Collected data entries
# # # # #
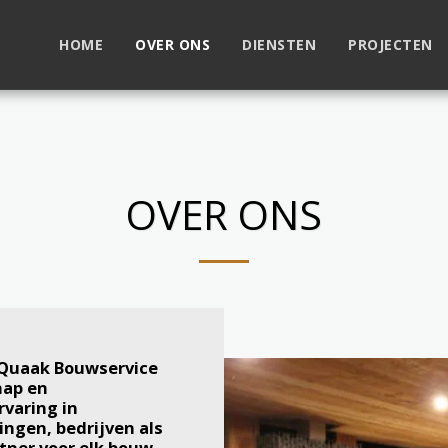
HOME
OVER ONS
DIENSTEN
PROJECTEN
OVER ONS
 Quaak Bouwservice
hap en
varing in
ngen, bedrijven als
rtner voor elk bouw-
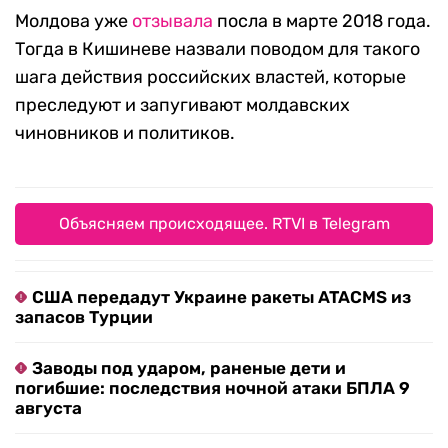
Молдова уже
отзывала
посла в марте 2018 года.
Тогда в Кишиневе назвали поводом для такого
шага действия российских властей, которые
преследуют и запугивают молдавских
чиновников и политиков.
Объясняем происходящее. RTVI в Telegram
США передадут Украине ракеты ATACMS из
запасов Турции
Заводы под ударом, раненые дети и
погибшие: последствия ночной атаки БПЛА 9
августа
# # # # #
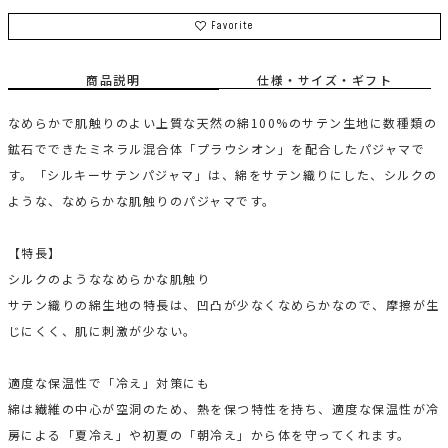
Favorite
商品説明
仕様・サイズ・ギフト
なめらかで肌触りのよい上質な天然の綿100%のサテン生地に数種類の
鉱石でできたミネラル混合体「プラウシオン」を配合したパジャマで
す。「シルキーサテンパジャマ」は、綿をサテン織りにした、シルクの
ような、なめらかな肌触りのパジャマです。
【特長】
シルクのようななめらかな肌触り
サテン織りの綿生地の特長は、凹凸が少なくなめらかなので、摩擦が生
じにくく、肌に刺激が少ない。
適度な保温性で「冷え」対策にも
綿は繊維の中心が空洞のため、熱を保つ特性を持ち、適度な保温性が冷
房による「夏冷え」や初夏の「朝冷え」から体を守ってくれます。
# # # # #
◆ **What is expected**:
Between and including the line with "Quaak Bouwservice" and the line with "чиновников и политиков.", repeat every line exactly as it appears above, with pictures left out.

◆ **Task output**:
 Quaak Bouwservice
hap en
varing in
ngen, bedrijven als
rtner voor elk bouw-
Молдова уже
отзывала
посла в марте 2018 года.
Тогда в Кишиневе назвали поводом для такого
шага действия российских властей, которые
преследуют и запугивают молдавских
чиновников и политиков.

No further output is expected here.